Guo Rui, Wang Yiqin, Yan Hanxia, Yan Jianjun, Yuan Fengyin, Xu Zhaoxia, Liu Guoping, Xu Wenjie
Laboratory of Information Access and Synthesis of TCM Four Diagnosis, Shanghai Univerisity of Traditional Chinese Medicine, Shanghai 201203, China ; Center for TCM Information Science and Technology, Shanghai University of Traditional Chinese Medicine, Shanghai 201203, China.
Laboratory of Information Access and Synthesis of TCM Four Diagnosis, Shanghai Univerisity of Traditional Chinese Medicine, Shanghai 201203, China.
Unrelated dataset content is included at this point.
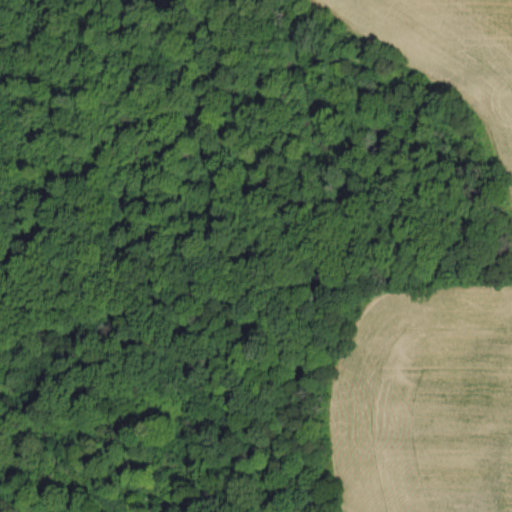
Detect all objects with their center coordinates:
crop: (432, 306)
Evid Based Complement Alternat Med. 2015;2015:895749. doi: 10.1155/2015/895749. Epub 2015 Jun 9.
Objective. This research provides objective and quantitative parameters of the traditional Chinese medicine (TCM) pulse conditions for distinguishing between patients with the coronary heart disease (CHD) and normal people by using the proposed classification approach based on Hilbert-Huang transform (HHT) and random forest. Methods. The energy and the sample entropy features were extracted by applying the HHT to TCM pulse by treating these pulse signals as time series. By using the random forest classifier, the extracted two types of features and their combination were, respectively, used as input data to establish classification model. Results. Statistical results showed that there were significant differences in the pulse energy and sample entropy between the CHD group and the normal group. Moreover, the energy features, sample entropy features, and their combination were inputted as pulse feature vectors; the corresponding average recognition rates were 84%, 76.35%, and 90.21%, respectively. Conclusion. The proposed approach could be appropriately used to analyze pulses of patients with CHD, which can lay a foundation for research on objective and quantitative criteria on disease diagnosis or Zheng differentiation.
目的。本研究通过使用基于希尔伯特-黄变换(HHT)和随机森林的分类方法,为区分冠心病(CHD)患者和正常人提供中医脉象的客观定量参数。方法。通过将中医脉象信号视为时间序列,应用HHT提取中医脉象的能量和样本熵特征。利用随机森林分类器,将提取的两种特征及其组合分别作为输入数据建立分类模型。结果。统计结果表明,冠心病组与正常组在脉象能量和样本熵上存在显著差异。此外,将能量特征、样本熵特征及其组合作为脉象特征向量输入;相应的平均识别率分别为84%、76.35%和90.21%。结论。所提出的方法可适用于分析冠心病患者的脉象,可为疾病诊断或辨证的客观定量标准研究奠定基础。